(Beginning of INPUT)
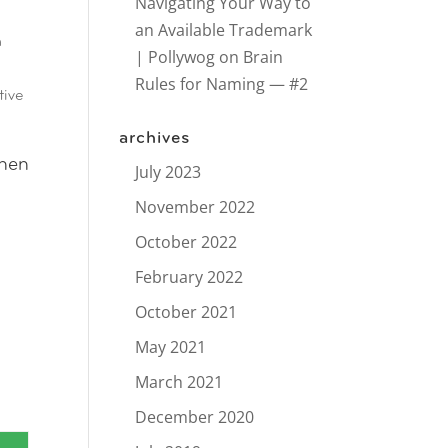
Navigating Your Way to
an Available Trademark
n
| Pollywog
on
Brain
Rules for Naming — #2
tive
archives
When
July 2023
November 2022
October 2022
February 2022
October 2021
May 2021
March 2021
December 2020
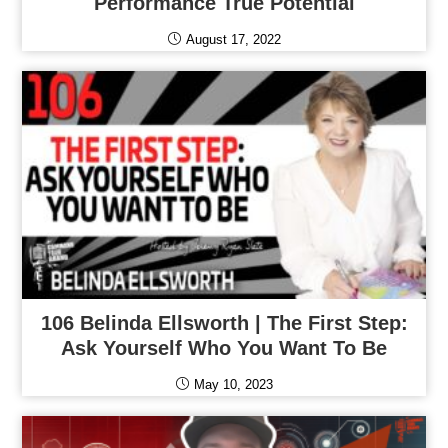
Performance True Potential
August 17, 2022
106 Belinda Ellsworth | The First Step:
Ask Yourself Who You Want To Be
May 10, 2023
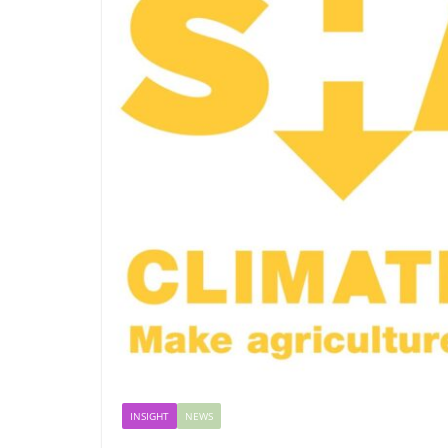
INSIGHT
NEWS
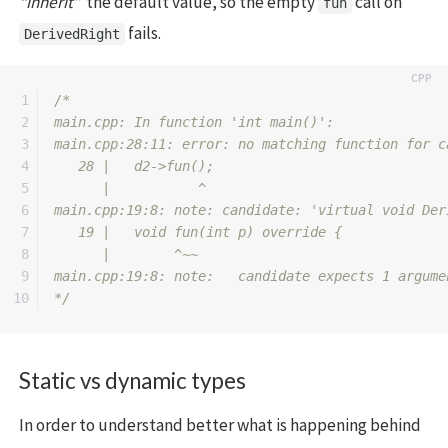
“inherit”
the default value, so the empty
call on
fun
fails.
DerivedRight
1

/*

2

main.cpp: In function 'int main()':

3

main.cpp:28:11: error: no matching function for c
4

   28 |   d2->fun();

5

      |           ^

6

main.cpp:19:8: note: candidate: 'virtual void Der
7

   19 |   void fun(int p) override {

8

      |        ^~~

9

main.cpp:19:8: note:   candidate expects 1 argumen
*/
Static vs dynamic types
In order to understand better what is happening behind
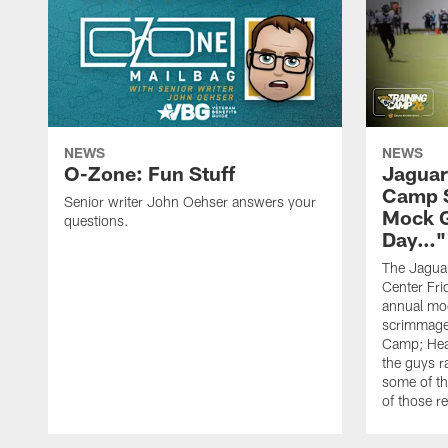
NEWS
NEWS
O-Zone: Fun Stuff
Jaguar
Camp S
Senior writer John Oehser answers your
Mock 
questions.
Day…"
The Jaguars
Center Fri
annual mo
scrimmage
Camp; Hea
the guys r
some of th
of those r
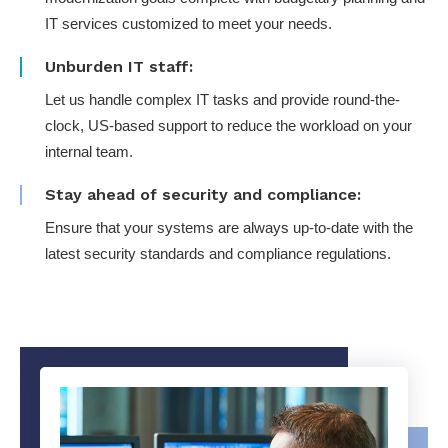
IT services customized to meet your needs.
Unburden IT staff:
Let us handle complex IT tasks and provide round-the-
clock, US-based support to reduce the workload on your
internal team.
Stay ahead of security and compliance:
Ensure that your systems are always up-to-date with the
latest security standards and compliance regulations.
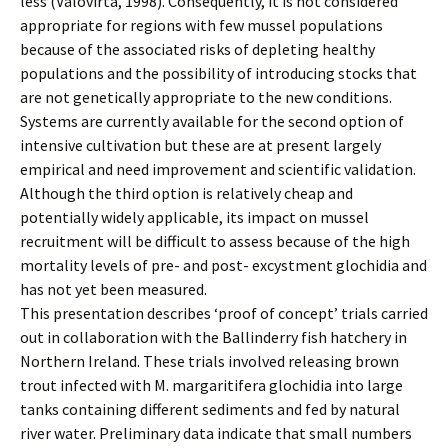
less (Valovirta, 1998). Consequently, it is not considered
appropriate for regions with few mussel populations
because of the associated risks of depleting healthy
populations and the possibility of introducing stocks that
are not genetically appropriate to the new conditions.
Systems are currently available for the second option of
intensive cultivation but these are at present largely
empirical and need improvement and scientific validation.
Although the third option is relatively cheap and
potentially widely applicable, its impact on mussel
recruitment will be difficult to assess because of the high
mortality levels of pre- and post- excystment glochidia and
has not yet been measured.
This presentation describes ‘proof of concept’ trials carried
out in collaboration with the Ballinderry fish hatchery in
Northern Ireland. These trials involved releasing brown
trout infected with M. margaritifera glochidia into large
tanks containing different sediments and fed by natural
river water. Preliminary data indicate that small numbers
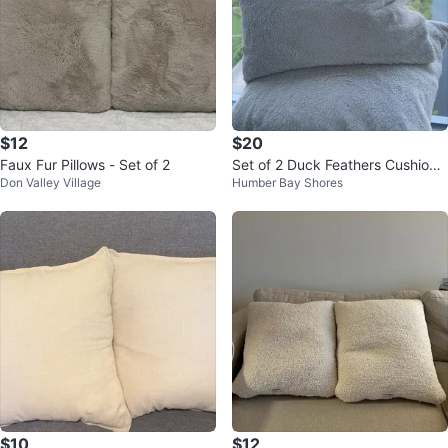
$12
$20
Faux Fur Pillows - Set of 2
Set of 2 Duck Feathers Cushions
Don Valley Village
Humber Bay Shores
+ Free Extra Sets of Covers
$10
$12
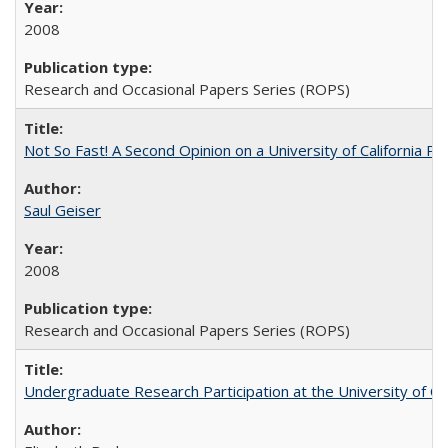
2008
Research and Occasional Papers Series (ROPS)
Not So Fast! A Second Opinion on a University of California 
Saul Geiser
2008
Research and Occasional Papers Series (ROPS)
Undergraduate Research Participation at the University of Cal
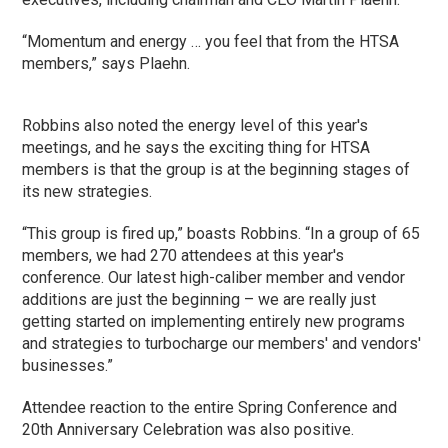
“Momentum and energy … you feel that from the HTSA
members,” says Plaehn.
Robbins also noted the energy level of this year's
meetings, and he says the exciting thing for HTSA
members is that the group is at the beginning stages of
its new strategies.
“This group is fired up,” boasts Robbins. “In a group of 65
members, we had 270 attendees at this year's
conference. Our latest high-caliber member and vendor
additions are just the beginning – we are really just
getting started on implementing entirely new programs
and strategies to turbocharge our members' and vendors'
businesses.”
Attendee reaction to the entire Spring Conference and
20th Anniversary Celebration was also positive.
(End of INPUT)
(Beginning of INPUT)
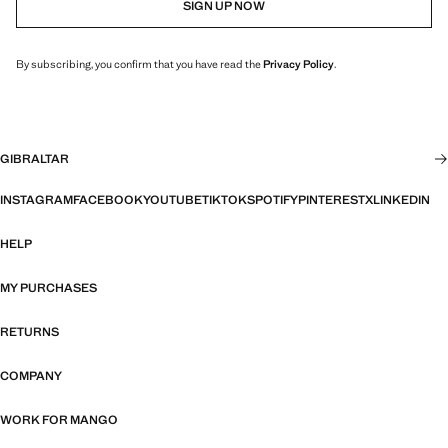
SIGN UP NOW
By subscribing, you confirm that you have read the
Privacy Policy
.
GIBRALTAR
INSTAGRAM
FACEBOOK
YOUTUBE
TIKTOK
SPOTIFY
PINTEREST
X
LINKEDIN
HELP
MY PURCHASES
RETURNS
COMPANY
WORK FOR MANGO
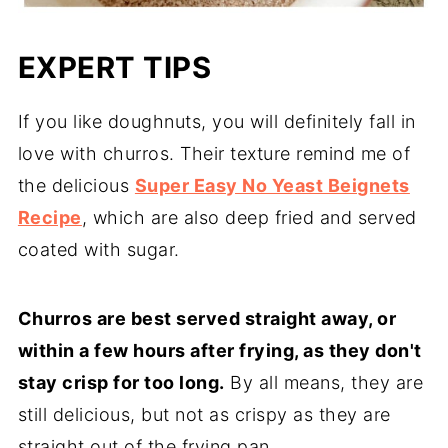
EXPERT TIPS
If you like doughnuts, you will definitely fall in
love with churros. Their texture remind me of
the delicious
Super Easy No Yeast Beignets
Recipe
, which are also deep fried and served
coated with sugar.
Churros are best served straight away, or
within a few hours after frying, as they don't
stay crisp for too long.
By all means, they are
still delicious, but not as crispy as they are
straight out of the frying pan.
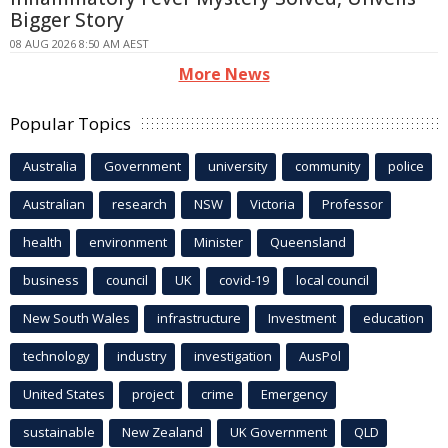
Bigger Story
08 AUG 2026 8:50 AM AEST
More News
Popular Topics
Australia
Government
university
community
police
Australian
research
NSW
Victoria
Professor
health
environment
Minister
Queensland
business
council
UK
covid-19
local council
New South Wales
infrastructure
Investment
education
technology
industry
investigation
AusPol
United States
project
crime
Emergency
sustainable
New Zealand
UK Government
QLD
(End of INPUT)
- _TASK DESCRIPTION_
Only one stretch of the listing is wanted: the lines starting at the one with "Navigating Your Way to" and ending at the one with "mortality levels of", copied exactly and free of pictures.

- _YOUR RESPONSE_
Navigating Your Way to
an Available Trademark
n
| Pollywog
on
Brain
Rules for Naming — #2
tive
archives
When
July 2023
November 2022
October 2022
February 2022
October 2021
May 2021
March 2021
December 2020
Performance True Potential
August 17, 2022
106 Belinda Ellsworth | The First Step:
Ask Yourself Who You Want To Be
May 10, 2023
INSIGHT
NEWS
“inherit”
the default value, so the empty
call on
fun
fails.
DerivedRight
1

/*

2

main.cpp: In function 'int main()':

3

main.cpp:28:11: error: no matching function for c
4

   28 |   d2->fun();

5

      |           ^

6

main.cpp:19:8: note: candidate: 'virtual void Der
7

   19 |   void fun(int p) override {

8

      |        ^~~

9

main.cpp:19:8: note:   candidate expects 1 argumen
*/
Static vs dynamic types
In order to understand better what is happening behind
NEWS
NEWS
O-Zone: Fun Stuff
Jaguar
Camp S
Senior writer John Oehser answers your
Mock 
questions.
Day…"
The Jaguars
Center Fri
annual mo
scrimmage
Camp; Hea
the guys r
some of th
of those r
IT services customized to meet your needs.
Unburden IT staff:
Let us handle complex IT tasks and provide round-the-
clock, US-based support to reduce the workload on your
internal team.
Stay ahead of security and compliance:
Ensure that your systems are always up-to-date with the
latest security standards and compliance regulations.
less (Valovirta, 1998). Consequently, it is not considered
appropriate for regions with few mussel populations
because of the associated risks of depleting healthy
populations and the possibility of introducing stocks that
are not genetically appropriate to the new conditions.
Systems are currently available for the second option of
intensive cultivation but these are at present largely
empirical and need improvement and scientific validation.
Although the third option is relatively cheap and
potentially widely applicable, its impact on mussel
recruitment will be difficult to assess because of the high
mortality levels of pre- and post- excystment glochidia and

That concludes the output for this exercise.